» **Brief**: Would you write out all of the entries below, exactly as they stand?

(Dataset excerpts)
•••••

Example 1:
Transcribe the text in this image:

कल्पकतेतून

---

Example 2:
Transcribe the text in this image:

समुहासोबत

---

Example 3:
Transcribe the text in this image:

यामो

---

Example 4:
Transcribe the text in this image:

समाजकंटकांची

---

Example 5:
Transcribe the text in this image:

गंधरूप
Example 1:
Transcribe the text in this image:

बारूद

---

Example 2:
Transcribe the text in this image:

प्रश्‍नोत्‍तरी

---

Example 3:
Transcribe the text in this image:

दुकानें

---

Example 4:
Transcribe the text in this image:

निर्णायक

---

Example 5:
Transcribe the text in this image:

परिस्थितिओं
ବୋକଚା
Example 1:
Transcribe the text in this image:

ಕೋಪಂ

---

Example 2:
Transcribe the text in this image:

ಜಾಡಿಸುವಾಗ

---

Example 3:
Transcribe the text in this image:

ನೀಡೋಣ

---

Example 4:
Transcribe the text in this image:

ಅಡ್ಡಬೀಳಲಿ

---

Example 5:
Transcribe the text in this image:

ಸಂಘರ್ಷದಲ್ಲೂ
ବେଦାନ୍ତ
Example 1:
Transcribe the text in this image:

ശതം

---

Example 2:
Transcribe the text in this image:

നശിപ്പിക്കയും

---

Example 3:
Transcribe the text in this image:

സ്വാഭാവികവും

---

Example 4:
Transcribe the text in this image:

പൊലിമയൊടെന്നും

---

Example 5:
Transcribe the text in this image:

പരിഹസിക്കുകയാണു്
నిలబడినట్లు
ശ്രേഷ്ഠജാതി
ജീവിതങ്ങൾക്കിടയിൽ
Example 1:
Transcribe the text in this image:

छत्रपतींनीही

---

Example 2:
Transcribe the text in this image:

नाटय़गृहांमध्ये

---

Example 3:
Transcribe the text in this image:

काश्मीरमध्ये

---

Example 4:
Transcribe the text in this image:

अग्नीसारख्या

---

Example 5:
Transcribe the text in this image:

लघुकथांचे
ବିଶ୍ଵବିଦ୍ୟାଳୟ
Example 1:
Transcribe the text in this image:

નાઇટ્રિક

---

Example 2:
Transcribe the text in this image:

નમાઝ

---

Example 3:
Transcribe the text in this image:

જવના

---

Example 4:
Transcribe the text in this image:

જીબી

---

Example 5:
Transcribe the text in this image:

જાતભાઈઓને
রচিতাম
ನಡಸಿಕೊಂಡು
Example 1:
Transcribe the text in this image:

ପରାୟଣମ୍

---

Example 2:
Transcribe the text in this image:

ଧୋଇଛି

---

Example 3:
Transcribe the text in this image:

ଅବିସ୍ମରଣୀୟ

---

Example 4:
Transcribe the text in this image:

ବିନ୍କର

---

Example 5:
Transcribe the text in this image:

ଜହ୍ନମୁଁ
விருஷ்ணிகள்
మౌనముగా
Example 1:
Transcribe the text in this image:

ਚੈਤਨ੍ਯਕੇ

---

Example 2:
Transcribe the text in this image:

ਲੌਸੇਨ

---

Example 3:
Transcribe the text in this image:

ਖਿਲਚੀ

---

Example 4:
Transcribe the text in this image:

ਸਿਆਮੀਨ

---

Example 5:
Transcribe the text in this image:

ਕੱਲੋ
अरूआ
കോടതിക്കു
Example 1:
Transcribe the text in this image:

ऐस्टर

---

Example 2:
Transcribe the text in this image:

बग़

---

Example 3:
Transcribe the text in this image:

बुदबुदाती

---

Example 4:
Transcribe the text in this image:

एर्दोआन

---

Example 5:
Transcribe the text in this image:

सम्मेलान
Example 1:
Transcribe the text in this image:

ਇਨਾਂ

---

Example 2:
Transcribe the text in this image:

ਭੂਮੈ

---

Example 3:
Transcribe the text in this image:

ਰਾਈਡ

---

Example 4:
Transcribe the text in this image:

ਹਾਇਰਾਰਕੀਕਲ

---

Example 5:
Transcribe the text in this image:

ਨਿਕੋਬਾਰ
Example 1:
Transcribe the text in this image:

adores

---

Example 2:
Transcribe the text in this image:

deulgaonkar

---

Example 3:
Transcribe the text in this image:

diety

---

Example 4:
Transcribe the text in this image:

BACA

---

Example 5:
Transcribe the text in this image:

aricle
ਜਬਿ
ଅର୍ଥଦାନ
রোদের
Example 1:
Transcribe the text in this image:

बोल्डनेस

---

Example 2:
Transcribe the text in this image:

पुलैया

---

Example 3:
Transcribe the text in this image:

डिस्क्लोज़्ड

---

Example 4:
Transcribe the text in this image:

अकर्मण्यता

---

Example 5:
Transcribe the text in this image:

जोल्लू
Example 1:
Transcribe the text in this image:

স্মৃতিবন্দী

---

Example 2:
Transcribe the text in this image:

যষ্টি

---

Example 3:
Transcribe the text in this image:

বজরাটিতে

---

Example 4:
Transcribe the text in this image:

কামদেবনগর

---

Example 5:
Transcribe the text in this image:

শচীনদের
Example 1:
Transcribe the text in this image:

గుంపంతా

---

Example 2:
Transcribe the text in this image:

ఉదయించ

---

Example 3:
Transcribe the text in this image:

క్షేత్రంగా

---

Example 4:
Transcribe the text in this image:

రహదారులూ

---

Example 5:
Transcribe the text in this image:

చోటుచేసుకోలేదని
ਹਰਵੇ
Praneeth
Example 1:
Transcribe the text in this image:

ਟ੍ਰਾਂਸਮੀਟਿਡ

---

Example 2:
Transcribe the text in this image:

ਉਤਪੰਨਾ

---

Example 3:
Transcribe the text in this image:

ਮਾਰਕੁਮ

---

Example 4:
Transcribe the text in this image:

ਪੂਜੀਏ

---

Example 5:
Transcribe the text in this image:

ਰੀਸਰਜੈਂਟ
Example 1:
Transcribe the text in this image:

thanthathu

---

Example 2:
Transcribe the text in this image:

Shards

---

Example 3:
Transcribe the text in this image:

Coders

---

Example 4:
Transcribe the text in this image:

•••••

» **Response below**:
Example 1:
Transcribe the text in this image:

कल्पकतेतून

---

Example 2:
Transcribe the text in this image:

समुहासोबत

---

Example 3:
Transcribe the text in this image:

यामो

---

Example 4:
Transcribe the text in this image:

समाजकंटकांची

---

Example 5:
Transcribe the text in this image:

गंधरूप
Example 1:
Transcribe the text in this image:

बारूद

---

Example 2:
Transcribe the text in this image:

प्रश्‍नोत्‍तरी

---

Example 3:
Transcribe the text in this image:

दुकानें

---

Example 4:
Transcribe the text in this image:

निर्णायक

---

Example 5:
Transcribe the text in this image:

परिस्थितिओं
ବୋକଚା
Example 1:
Transcribe the text in this image:

ಕೋಪಂ

---

Example 2:
Transcribe the text in this image:

ಜಾಡಿಸುವಾಗ

---

Example 3:
Transcribe the text in this image:

ನೀಡೋಣ

---

Example 4:
Transcribe the text in this image:

ಅಡ್ಡಬೀಳಲಿ

---

Example 5:
Transcribe the text in this image:

ಸಂಘರ್ಷದಲ್ಲೂ
ବେଦାନ୍ତ
Example 1:
Transcribe the text in this image:

ശതം

---

Example 2:
Transcribe the text in this image:

നശിപ്പിക്കയും

---

Example 3:
Transcribe the text in this image:

സ്വാഭാവികവും

---

Example 4:
Transcribe the text in this image:

പൊലിമയൊടെന്നും

---

Example 5:
Transcribe the text in this image:

പരിഹസിക്കുകയാണു്
నిలబడినట్లు
ശ്രേഷ്ഠജാതി
ജീവിതങ്ങൾക്കിടയിൽ
Example 1:
Transcribe the text in this image:

छत्रपतींनीही

---

Example 2:
Transcribe the text in this image:

नाटय़गृहांमध्ये

---

Example 3:
Transcribe the text in this image:

काश्मीरमध्ये

---

Example 4:
Transcribe the text in this image:

अग्नीसारख्या

---

Example 5:
Transcribe the text in this image:

लघुकथांचे
ବିଶ୍ଵବିଦ୍ୟାଳୟ
Example 1:
Transcribe the text in this image:

નાઇટ્રિક

---

Example 2:
Transcribe the text in this image:

નમાઝ

---

Example 3:
Transcribe the text in this image:

જવના

---

Example 4:
Transcribe the text in this image:

જીબી

---

Example 5:
Transcribe the text in this image:

જાતભાઈઓને
রচিতাম
ನಡಸಿಕೊಂಡು
Example 1:
Transcribe the text in this image:

ପରାୟଣମ୍

---

Example 2:
Transcribe the text in this image:

ଧୋଇଛି

---

Example 3:
Transcribe the text in this image:

ଅବିସ୍ମରଣୀୟ

---

Example 4:
Transcribe the text in this image:

ବିନ୍କର

---

Example 5:
Transcribe the text in this image:

ଜହ୍ନମୁଁ
விருஷ்ணிகள்
మౌనముగా
Example 1:
Transcribe the text in this image:

ਚੈਤਨ੍ਯਕੇ

---

Example 2:
Transcribe the text in this image:

ਲੌਸੇਨ

---

Example 3:
Transcribe the text in this image:

ਖਿਲਚੀ

---

Example 4:
Transcribe the text in this image:

ਸਿਆਮੀਨ

---

Example 5:
Transcribe the text in this image:

ਕੱਲੋ
अरूआ
കോടതിക്കു
Example 1:
Transcribe the text in this image:

ऐस्टर

---

Example 2:
Transcribe the text in this image:

बग़

---

Example 3:
Transcribe the text in this image:

बुदबुदाती

---

Example 4:
Transcribe the text in this image:

एर्दोआन

---

Example 5:
Transcribe the text in this image:

सम्मेलान
Example 1:
Transcribe the text in this image:

ਇਨਾਂ

---

Example 2:
Transcribe the text in this image:

ਭੂਮੈ

---

Example 3:
Transcribe the text in this image:

ਰਾਈਡ

---

Example 4:
Transcribe the text in this image:

ਹਾਇਰਾਰਕੀਕਲ

---

Example 5:
Transcribe the text in this image:

ਨਿਕੋਬਾਰ
Example 1:
Transcribe the text in this image:

adores

---

Example 2:
Transcribe the text in this image:

deulgaonkar

---

Example 3:
Transcribe the text in this image:

diety

---

Example 4:
Transcribe the text in this image:

BACA

---

Example 5:
Transcribe the text in this image:

aricle
ਜਬਿ
ଅର୍ଥଦାନ
রোদের
Example 1:
Transcribe the text in this image:

बोल्डनेस

---

Example 2:
Transcribe the text in this image:

पुलैया

---

Example 3:
Transcribe the text in this image:

डिस्क्लोज़्ड

---

Example 4:
Transcribe the text in this image:

अकर्मण्यता

---

Example 5:
Transcribe the text in this image:

जोल्लू
Example 1:
Transcribe the text in this image:

স্মৃতিবন্দী

---

Example 2:
Transcribe the text in this image:

যষ্টি

---

Example 3:
Transcribe the text in this image:

বজরাটিতে

---

Example 4:
Transcribe the text in this image:

কামদেবনগর

---

Example 5:
Transcribe the text in this image:

শচীনদের
Example 1:
Transcribe the text in this image:

గుంపంతా

---

Example 2:
Transcribe the text in this image:

ఉదయించ

---

Example 3:
Transcribe the text in this image:

క్షేత్రంగా

---

Example 4:
Transcribe the text in this image:

రహదారులూ

---

Example 5:
Transcribe the text in this image:

చోటుచేసుకోలేదని
ਹਰਵੇ
Praneeth
Example 1:
Transcribe the text in this image:

ਟ੍ਰਾਂਸਮੀਟਿਡ

---

Example 2:
Transcribe the text in this image:

ਉਤਪੰਨਾ

---

Example 3:
Transcribe the text in this image:

ਮਾਰਕੁਮ

---

Example 4:
Transcribe the text in this image:

ਪੂਜੀਏ

---

Example 5:
Transcribe the text in this image:

ਰੀਸਰਜੈਂਟ
Example 1:
Transcribe the text in this image:

thanthathu

---

Example 2:
Transcribe the text in this image:

Shards

---

Example 3:
Transcribe the text in this image:

Coders

---

Example 4:
Transcribe the text in this image:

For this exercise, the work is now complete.